De repente me bateu uma saudade danada da Suécia. Deve ser a viagem do Collor. Quando eu crescer, quero ser presidente para viajar assim. Não, não quero. Não gosto de viagem oficial. Nem de ambiente oficial. Tem muito discurso, muito protocolo, muita segurança e pouca sinceridade. Pelo jeito o Collor vai dar a volta ao mundo várias vezes. Aproveita enquanto é moço. E enquanto o Brás é o tesoureiro. Não duvido que amanhã faça jogging na Lua.

A primeira vez que eu fui à Suécia foi uma beleza. Como diz o anúncio, a gente nunca esquece. Éramos um grupo de jornalistas. O programa era puxado. Começava cedinho e para mim entrava pela noite adentro. Verdadeira ginástica sueca. Visitei fábrica subterrânea e andei de avião supersônico. Avião militar. Uma glória. E uma novidade.

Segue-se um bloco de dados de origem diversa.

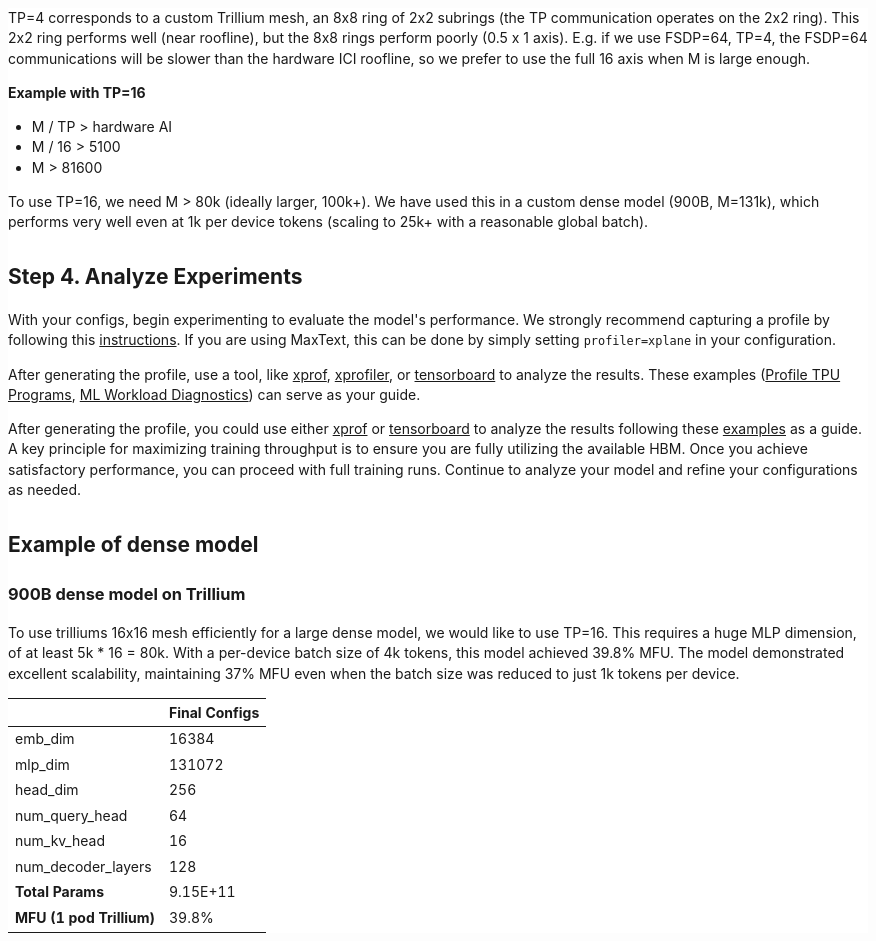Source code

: TP=4 corresponds to a custom Trillium mesh, an 8x8 ring of 2x2 subrings (the TP communication operates on the 2x2 ring). This 2x2 ring performs well (near roofline), but the 8x8 rings perform poorly (0.5 x 1 axis). E.g. if we use FSDP=64, TP=4, the FSDP=64 communications will be slower than the hardware ICI roofline, so we prefer to use the full 16 axis when M is large enough.

**Example with TP=16**
* M / TP > hardware AI
* M / 16 > 5100
* M > 81600

To use TP=16, we need M > 80k (ideally larger, 100k+). We have used this in a custom dense model (900B, M=131k), which performs very well even at 1k per device tokens (scaling to 25k+ with a reasonable global batch).

## Step 4. Analyze Experiments

With your configs, begin experimenting to evaluate the model's performance. We strongly recommend capturing a profile by following this [instructions](https://docs.jax.dev/en/latest/profiling.html#). If you are using MaxText, this can be done by simply setting `profiler=xplane` in your configuration.

After generating the profile, use a tool, like [xprof](https://github.com/openxla/xprof), [xprofiler](https://github.com/AI-Hypercomputer/cloud-diagnostics-xprof), or [tensorboard](https://github.com/tensorflow/tensorboard) to analyze the results. These examples ([Profile TPU Programs](https://jax-ml.github.io/scaling-book/profiling/), [ML Workload Diagnostics](https://docs.google.com/presentation/d/1RV_wiamshnK-gus17PXEfn1wEBCThp1TwRBUGqO1L2Q/edit?slide=id.g29f3f75064e_0_0&resourcekey=0-AKu9jLL4jjWWfWzQA58GFQ#slide=id.g29f3f75064e_0_0)) can serve as your guide. 

After generating the profile, you could use either [xprof](https://github.com/openxla/xprof) or [tensorboard](https://github.com/tensorflow/tensorboard) to analyze the results following these [examples](https://jax-ml.github.io/scaling-book/profiling/) as a guide. A key principle for maximizing training throughput is to ensure you are fully utilizing the available HBM. Once you achieve satisfactory performance, you can proceed with full training runs. Continue to analyze your model and refine your configurations as needed.

## Example of dense model

### 900B dense model on Trillium

To use trilliums 16x16 mesh efficiently for a large dense model, we would like to use TP=16. This requires a huge MLP dimension, of at least 5k * 16 = 80k. With a per-device batch size of 4k tokens, this model achieved 39.8% MFU. The model demonstrated excellent scalability, maintaining 37% MFU even when the batch size was reduced to just 1k tokens per device.

| | Final Configs |
|---|---|
| emb_dim | 16384 |
| mlp_dim | 131072 |
| head_dim | 256 |
| num_query_head | 64 |
| num_kv_head | 16 |
| num_decoder_layers | 128 |
| **Total Params** | 9.15E+11 |
| **MFU (1 pod Trillium)** | 39.8% |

Como detesto fazer compra (eu e o Rubem Fonseca), me sobrava tempo pra tudo. Comprei só um par de sapatos. Ingleses. “Church”. De sapato novo fui a Kíruna ver as minas de carvão. Vi o aço fino. Finíssimo. Mais fina só a família Erickson, que me acolheu em Atvidaberg, na guest house de sua mansão. A maior mordomia. Cheguei lá de sapato novo. E de avião, claro.

Em Estocolmo, quis ver a meninada cabeluda e contestadora. De barriga cheia, contestavam a sociedade afluente. Ainda não tinham descoberto a ecologia. Nem a Amazônia. Perguntei a um sociólogo por que tantos suicídios. Somos a pátria da máquina de calcular, disse ele. A mãe do computador. Nós contamos os nossos suicidas. Vocês contam os seus? O homem me embatucou: qual a taxa de suicídios no Brasil? Sei lá. Nem o IBGE sabe.

Em Estocolmo, ninguém olha pra ninguém. Nem para as moças bonitas. Em penca. Me senti invisível. Uma pomba teve pena de mim e pousou no meu ombro. Ninguém reparou. Na hora de partir, deixei de propósito no quarto os sapatos velhos. Onde eu chegava, chegava o par de sapatos. De hotel em hotel, só em Paris consegui me livrar deles. Aliviei a bagagem e concluí que nada como um país rico para evitar desperdício. O Primeiro Mundo tem um respeito religioso pelos sapatos velhos do Terceiro Mundo. O Collor não deixa lá nem um pé de chinelo velho.